Articles | Volume 31, issue 2
https://doi.org/10.1144/0262-821X11-034
https://doi.org/10.1144/0262-821X11-034
01 Jul 2012
 | 01 Jul 2012

Unravelling the life cycle of ‘Polystomella crispa’: the roles of Lister, Jepps and Myers

John W. Murray

Keywords: foraminifera, dimorphism, life cycle, history of research

Abstract. The meticulous observations of Lister, Jepps and Myers involved the culturing of material, monitoring the behaviour of live individuals over periods of days and weeks and at different times of the year, and decalcifying tests in order to stain and examine the protoplasmic contents with the best available microscopes. They all based their studies at the Laboratory of the Marine Biological Association in Plymouth and Myers and Jepps overlapped in the early 1940s although they chose to work separately.
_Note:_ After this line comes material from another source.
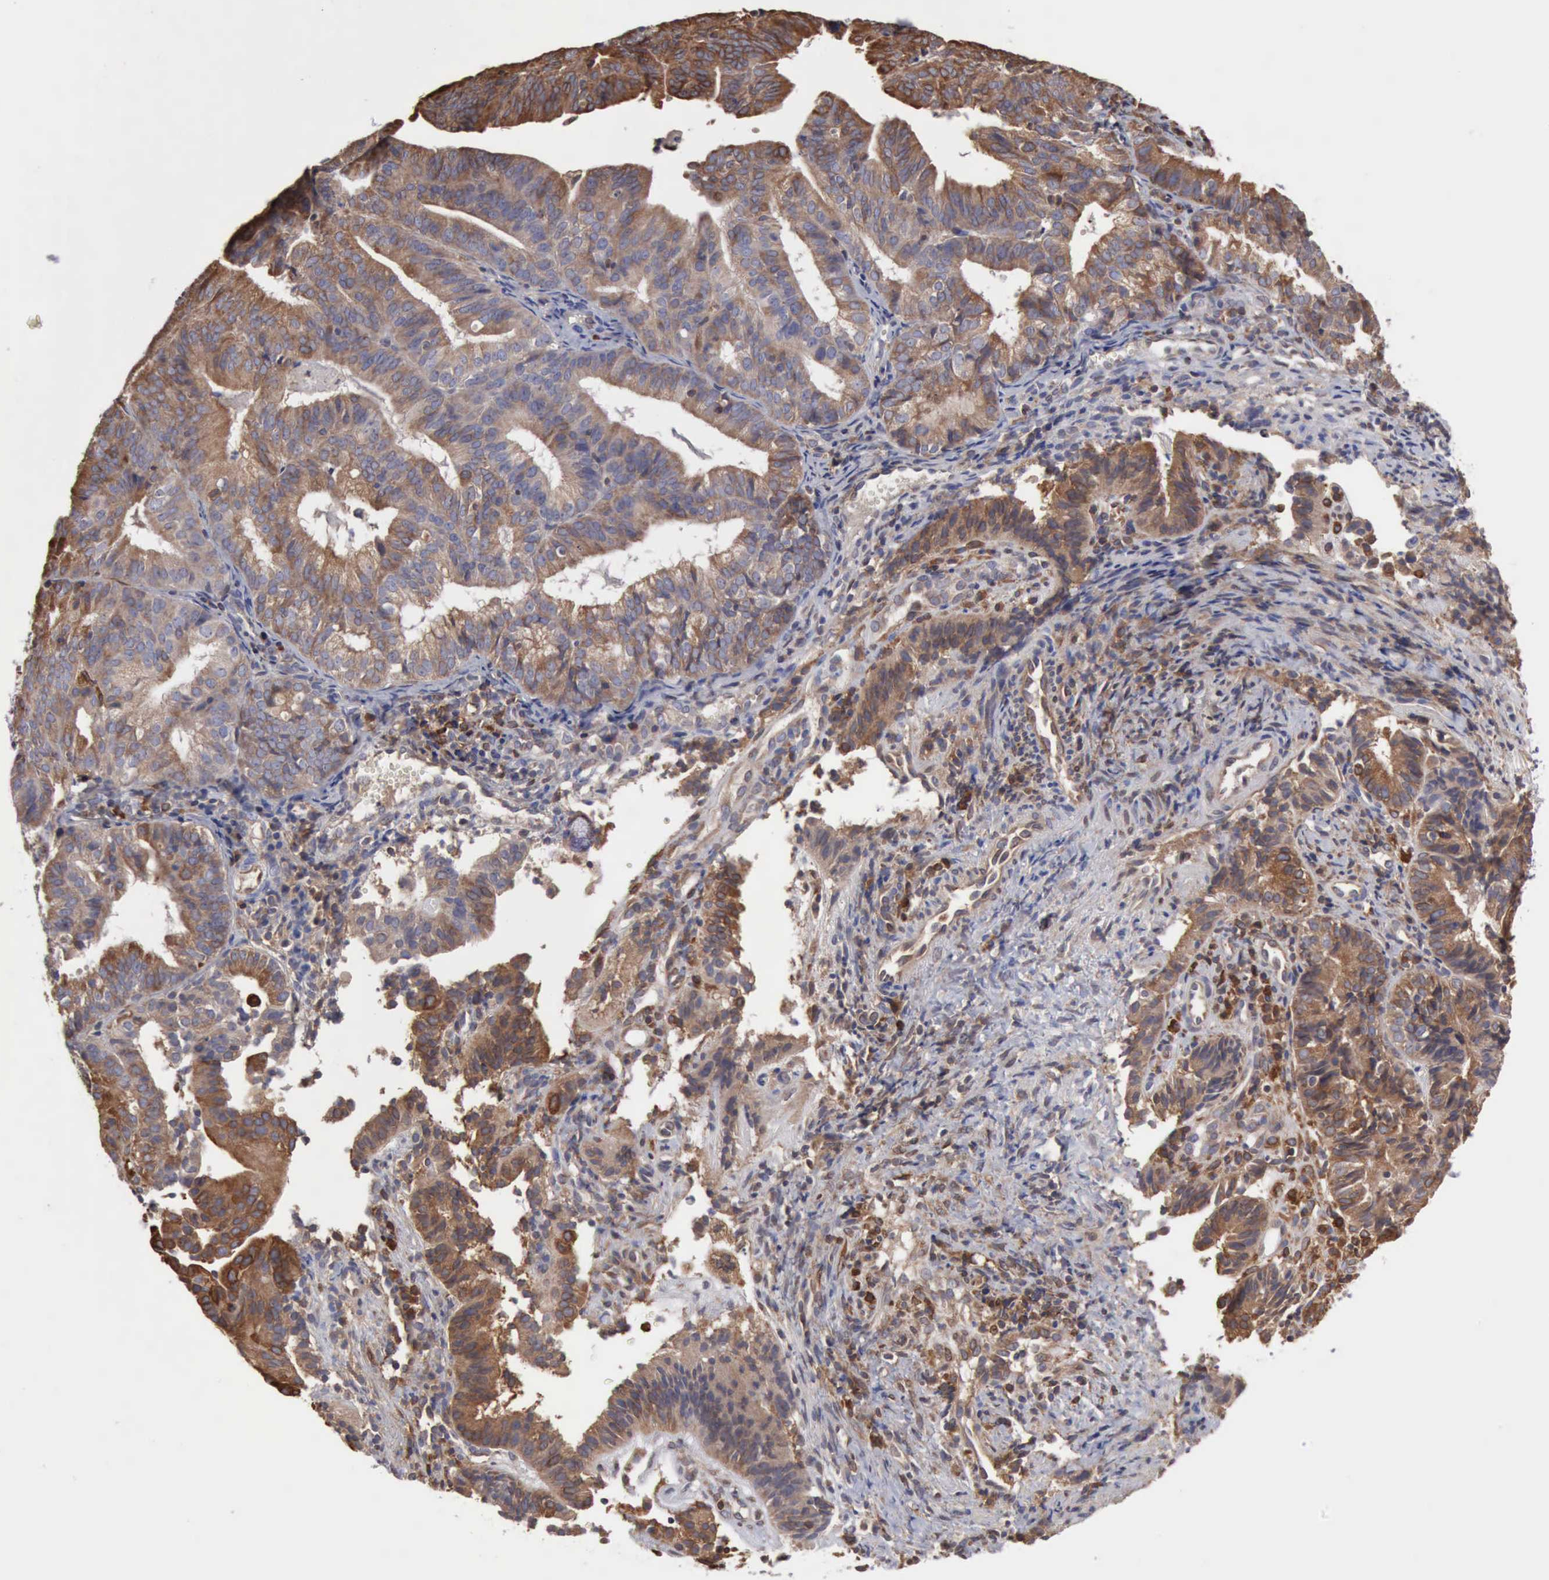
{"staining": {"intensity": "moderate", "quantity": ">75%", "location": "cytoplasmic/membranous"}, "tissue": "cervical cancer", "cell_type": "Tumor cells", "image_type": "cancer", "snomed": [{"axis": "morphology", "description": "Adenocarcinoma, NOS"}, {"axis": "topography", "description": "Cervix"}], "caption": "This is a micrograph of immunohistochemistry staining of cervical cancer (adenocarcinoma), which shows moderate staining in the cytoplasmic/membranous of tumor cells.", "gene": "APOL2", "patient": {"sex": "female", "age": 60}}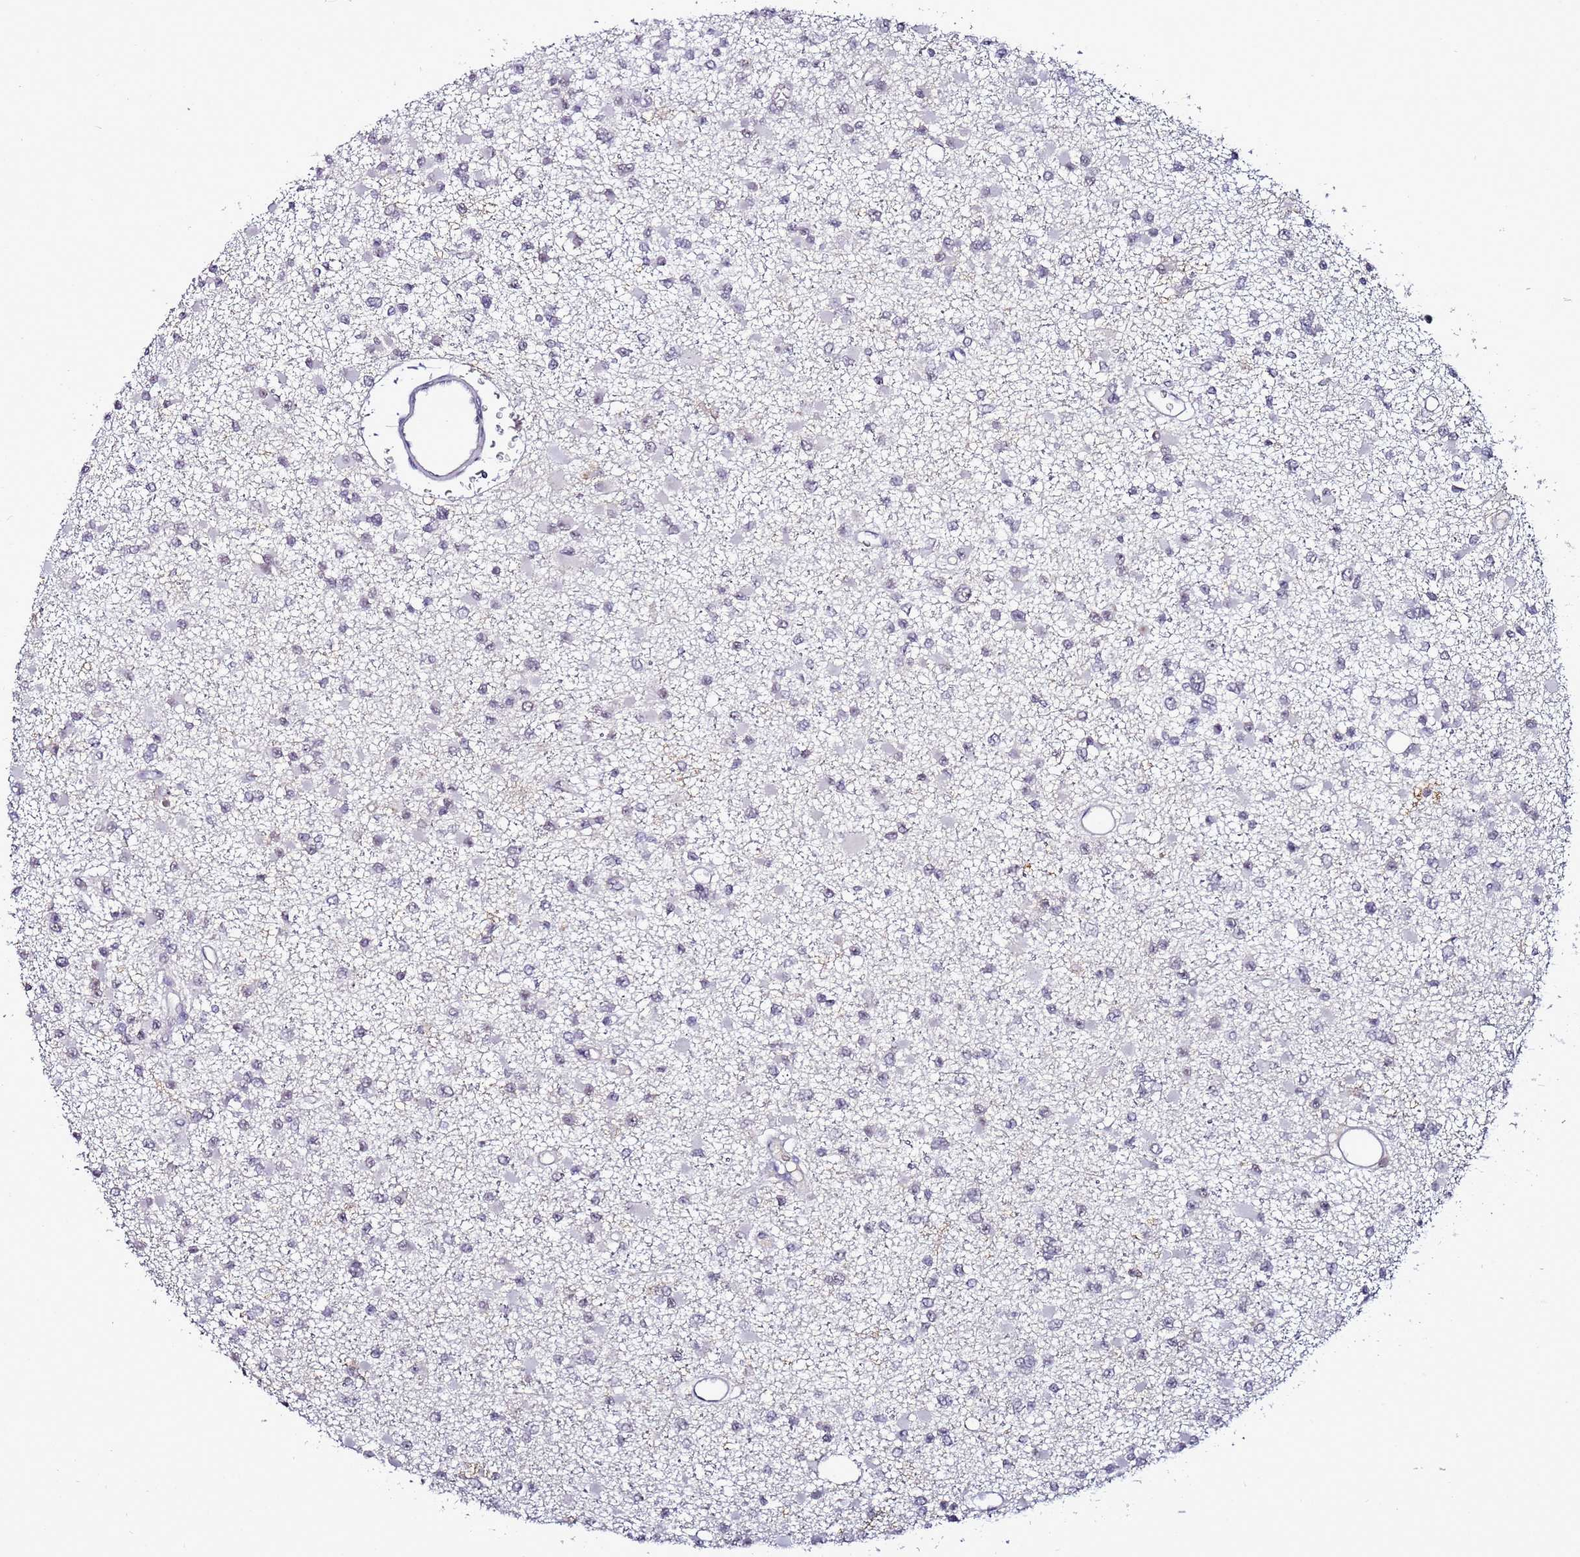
{"staining": {"intensity": "negative", "quantity": "none", "location": "none"}, "tissue": "glioma", "cell_type": "Tumor cells", "image_type": "cancer", "snomed": [{"axis": "morphology", "description": "Glioma, malignant, Low grade"}, {"axis": "topography", "description": "Brain"}], "caption": "Tumor cells show no significant staining in malignant glioma (low-grade).", "gene": "PSMA7", "patient": {"sex": "female", "age": 22}}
Through their combined efforts they determined that the life cycle of Elphidium crispum (Linné) (formerly called Polystomella crispa) involves an alternation of generations, sexual and asexual, over a two-year period. This has remained the ‘classic’ life cycle of benthic foraminifera, although subsequent studies, including those of Myers, have revealed other patterns. Lister also established that test dimorphism is not related to sex but to the asexual and sexual phases of reproduction.